此代码无论需要多少天数都可以使用,无论总共有多少天。
from random import randint
def foo(l, n):
dist = round(len(l)/n)
return [randint(l[i*dist], l[(i+1)*dist-1]) for i in range(n)]
In [1]: days = [i for i in range(1,31)]
In [2]: foo(days, 8)
Out[2]: [1, 4, 6, 9, 13, 16, 20, 27]
In [3]: mylist = [i for i in range(500)]
In [4]: foo(mylist, 5)
Out[4]: [80, 147, 250, 346, 448]
舍入时会出现一些问题,列表索引可能会超出范围。
答案 3 :(得分:1)
这(我认为)做了@Martijn做了什么,并且有额外的好处,不包括连续几天(例如,如果你不想连续8天休息日):
#Day selector
import random
Ndays = 8
daysoff = range(1,25)
concurrent_tol = 3
while True:
cntr = 0
sample = random.sample(daysoff, Ndays)
sample.sort()
for i in range(1,Ndays-1):
if abs(sample[i]-sample[i-1]) == 1:
cntr +=1
if abs(sample[i]-sample[i+1]) == 1:
cntr +=1
if cntr<concurrent_tol:
print "Found a good set of off-days :"
print sample
break
else:
print "Didn't find a good set, trying again"
print sample
输出示例:
Didn't find a good set, trying again
[3, 4, 5, 6, 7, 8, 9, 11]
Didn't find a good set, trying again
[1, 5, 6, 7, 12, 14, 19, 20]
Didn't find a good set, trying again
[4, 5, 7, 9, 11, 15, 16, 20]
Didn't find a good set, trying again
[3, 4, 6, 7, 12, 13, 14, 23]
Didn't find a good set, trying again
[1, 7, 10, 12, 15, 16, 17, 22]
Didn't find a good set, trying again
[5, 7, 8, 11, 17, 18, 19, 23]
Didn't find a good set, trying again
[3, 8, 11, 12, 13, 15, 17, 21]
Didn't find a good set, trying again
[2, 5, 7, 8, 9, 12, 13, 21]
Found a good set of off-days :
[1, 2, 5, 12, 15, 17, 19, 20]
这也有看起来丑陋的额外好处。

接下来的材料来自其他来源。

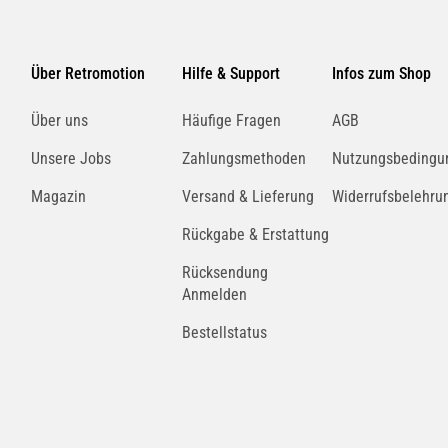
Über Retromotion
Hilfe & Support
Infos zum Shop
Über uns
Häufige Fragen
AGB
Unsere Jobs
Zahlungsmethoden
Nutzungsbedingu
Magazin
Versand & Lieferung
Widerrufsbelehru
Rückgabe & Erstattung
Rücksendung
Anmelden
Bestellstatus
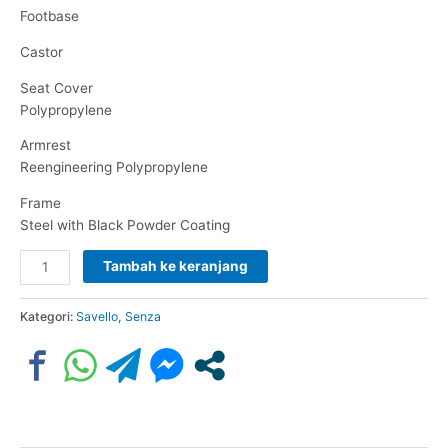
Footbase
Castor
Seat Cover
Polypropylene
Armrest
Reengineering Polypropylene
Frame
Steel with Black Powder Coating
Tambah ke keranjang
Kategori:
Savello
,
Senza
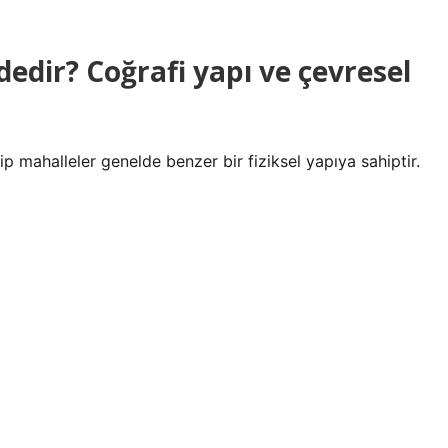
dedir? Coğrafi yapı ve çevresel
ip mahalleler genelde benzer bir fiziksel yapıya sahiptir.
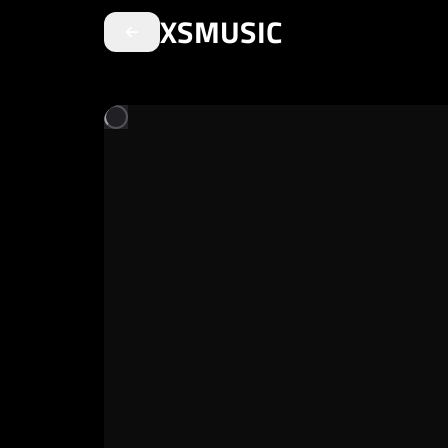
XSMUSIC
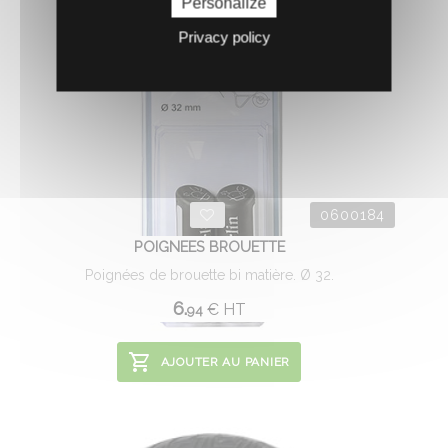
Personalize
Privacy policy
0600184
POIGNEES BROUETTE
Poignées de brouette bi matière. Ø 32.
6.
€
HT
94
AJOUTER AU PANIER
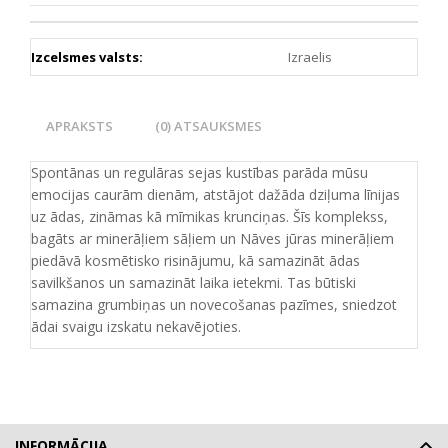
Izcelsmes valsts:
Izraelis
APRAKSTS
(0) ATSAUKSMES
Spontānas un regulāras sejas kustības parāda mūsu
emocijas caurām dienām, atstājot dažāda dziļuma līnijas
uz ādas, zināmas kā mīmikas krunciņas. Šīs komplekss,
bagāts ar minerāļiem sāļiem un Nāves jūras minerāļiem
piedāvā kosmētisko risinājumu, kā samazināt ādas
savilkšanos un samazināt laika ietekmi. Tas būtiski
samazina grumbiņas un novecošanas pazīmes, sniedzot
ādai svaigu izskatu nekavējoties.
INFORMĀCIJA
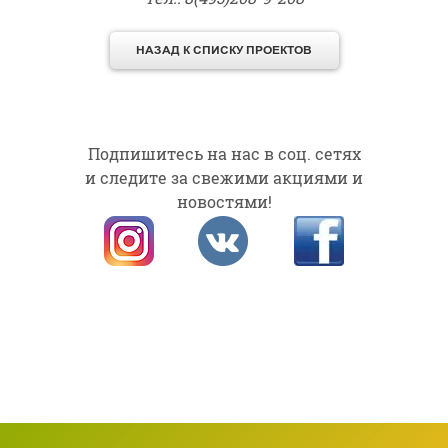
Подпишитесь на нас в соц. сетях
и следите за свежими акциями и
новостями!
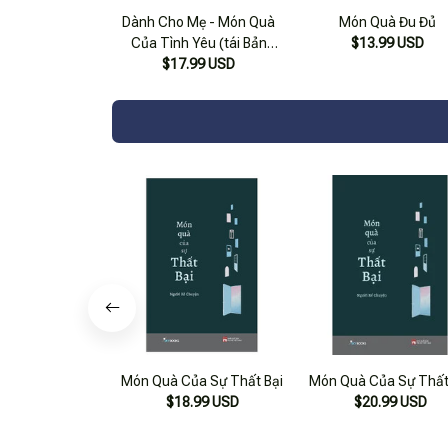
Dành Cho Mẹ - Món Quà
Món Quà Đu Đủ
Của Tình Yêu (tái Bản
$13.99 USD
$17.99 USD
2021)
Món Quà Của Sự Thất Bại
Món Quà Của Sự Thất
$18.99 USD
$20.99 USD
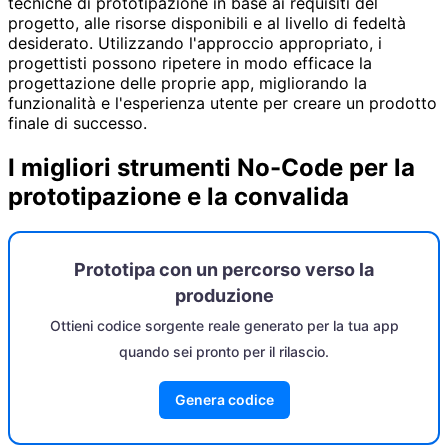
tecniche di prototipazione in base ai requisiti del
progetto, alle risorse disponibili e al livello di fedeltà
desiderato. Utilizzando l'approccio appropriato, i
progettisti possono ripetere in modo efficace la
progettazione delle proprie app, migliorando la
funzionalità e l'esperienza utente per creare un prodotto
finale di successo.
I migliori strumenti No-Code per la
prototipazione e la convalida
Prototipa con un percorso verso la
produzione
Ottieni codice sorgente reale generato per la tua app
quando sei pronto per il rilascio.
Genera codice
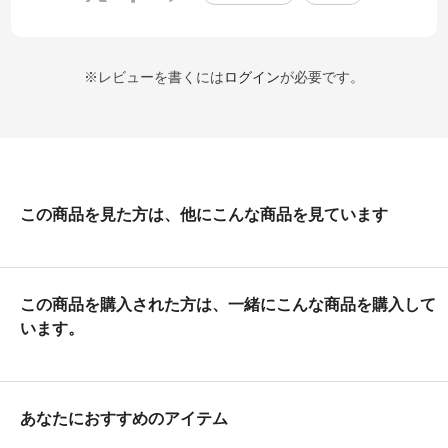
※レビューを書くには
ログイン
が必要です。
この商品を見た方は、他にこんな商品を見ています
この商品を購入された方は、一緒にこんな商品を購入して
います。
あなたにおすすめのアイテム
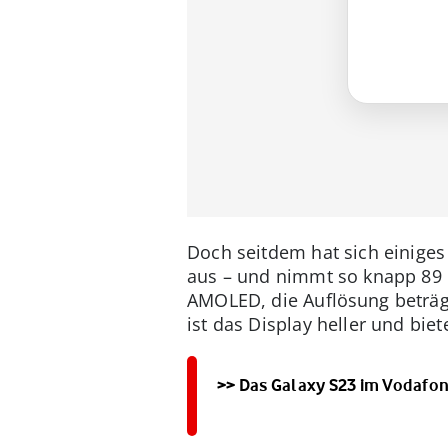
Doch seitdem hat sich einiges 
aus – und nimmt so knapp 89 P
AMOLED, die Auflösung beträgt 
ist das Display heller und bie
>> Das Galaxy S23 im Vodafo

请注意,可能的天数是1-24,如daysoff中所定义。
答案 4 :(得分:0)
生成(并存储)所有有效工作时间表的列表(通过暴力......只有30C8方法来完成)。然后,您可以安全快速地从该列表中选择。
import itertools
import numpy as np
good_lst = []
for days_off in itertools.combinations(range(30),8):
if np.max(np.diff( (0,) + days_off + (30,))) < 7:
good_lst.append(days_off)
(在那里可能会有一些错误的错误)
这在约5分钟内在一台体面的机器上运行。您可能希望进行更多修剪,因为(0,1,2,3,6,12,18,24)是有效的工作时间表,但涉及6个工作日的4个部分。